A 8 de janeiro, assinou o primeiro despacho de arquivamento, justificando em 17 páginas que os factos que estavam em causa já tinham sido escrutinados num processo disciplinar:

"Não sendo ilícitos disciplinares os factos imputados ao juiz visado, não havendo violação de deveres funcionais, mas antes o seu cumprimento, então os mesmos factos não podem ser ilícitos à luz da lei penal", José Ribeiro de Albuquerque - Procurador-Geral Adjunto STJ - 8 jan 2024.

No dia seguinte, no despacho que encerrou o processo 20/22, Ribeiro de Albuquerque deixou escrito que não descortinou factos juridicamente relevantes para imputar qualquer responsabilidade criminal a Ivo Rosa por violação do segredo de justiça.

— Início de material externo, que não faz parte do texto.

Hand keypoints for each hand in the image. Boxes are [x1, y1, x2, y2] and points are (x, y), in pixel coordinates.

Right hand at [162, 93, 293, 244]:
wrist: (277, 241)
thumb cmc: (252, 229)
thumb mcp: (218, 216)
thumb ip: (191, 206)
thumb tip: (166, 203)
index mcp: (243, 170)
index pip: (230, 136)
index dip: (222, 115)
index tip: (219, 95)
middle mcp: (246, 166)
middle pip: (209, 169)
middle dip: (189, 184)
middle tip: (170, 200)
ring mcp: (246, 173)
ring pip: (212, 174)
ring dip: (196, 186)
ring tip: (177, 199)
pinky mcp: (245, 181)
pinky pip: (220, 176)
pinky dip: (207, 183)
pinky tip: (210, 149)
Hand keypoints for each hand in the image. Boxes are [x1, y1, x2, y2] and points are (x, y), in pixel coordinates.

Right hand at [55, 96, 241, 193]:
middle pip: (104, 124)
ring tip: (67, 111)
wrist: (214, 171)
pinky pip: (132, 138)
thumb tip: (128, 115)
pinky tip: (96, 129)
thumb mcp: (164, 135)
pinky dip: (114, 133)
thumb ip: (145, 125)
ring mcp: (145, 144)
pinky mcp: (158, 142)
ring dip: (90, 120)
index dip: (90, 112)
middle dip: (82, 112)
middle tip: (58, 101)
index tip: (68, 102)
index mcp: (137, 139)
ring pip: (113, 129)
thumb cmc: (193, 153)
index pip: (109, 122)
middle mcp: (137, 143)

Quanto ao eventual crime de denegação de justiça, o procurador apoiou-se novamente no resultado do processo disciplinar, mesmo que este não tenha analisado nenhum dos factos que deram origem a este processo-crime. Eram suspeitas semelhantes, concluiu o Procurador.

"É uma apreciação com evidentes consequências para o casos em apreço, pois não sendo ilícitos disciplinares os factos similares imputados ao juiz visado, não havendo violação de deveres funcionais, mas antes o seu cumprimento, então os mesmo factos não podem ser ilícitos à luz da lei penal", José Ribeiro de Albuquerque - Procurador-Geral Adjunto STJ - 9 jan 2024

Sem encontrar crimes, o representante do Ministério Público do Supremo mandou arquivar os autos, não vendo necessidade de ouvir testemunhas, nem sequer o alvo das investigações, que nunca chegou a ser constituído arguido.

À SIC, Ivo Rosa acusa o Ministério Público de intromissão na sua atividade como juiz:

“Um juiz só é independente se lhe garantirem que não responde, cível, criminal ou disciplinarmente pela decisão que proferiu ou que não será prejudicado na sua carreira porque a decisão por si proferida não agradou aos seus destinatários. Não estando em causa, como é evidente, qualquer comportamento não jurisdicional e não existindo qualquer notícia de crime, não restam dúvidas que a decisão de abrir um inquérito-crime contra um juiz apenas por este, no exercício da sua jurisdição e nas vestes de juiz, não ter acolhido a posição do Ministério Público, implica uma intromissão e uma ameaça à independência e à irresponsabilidade dos juízes”, Ivo Rosa - juiz desembargador.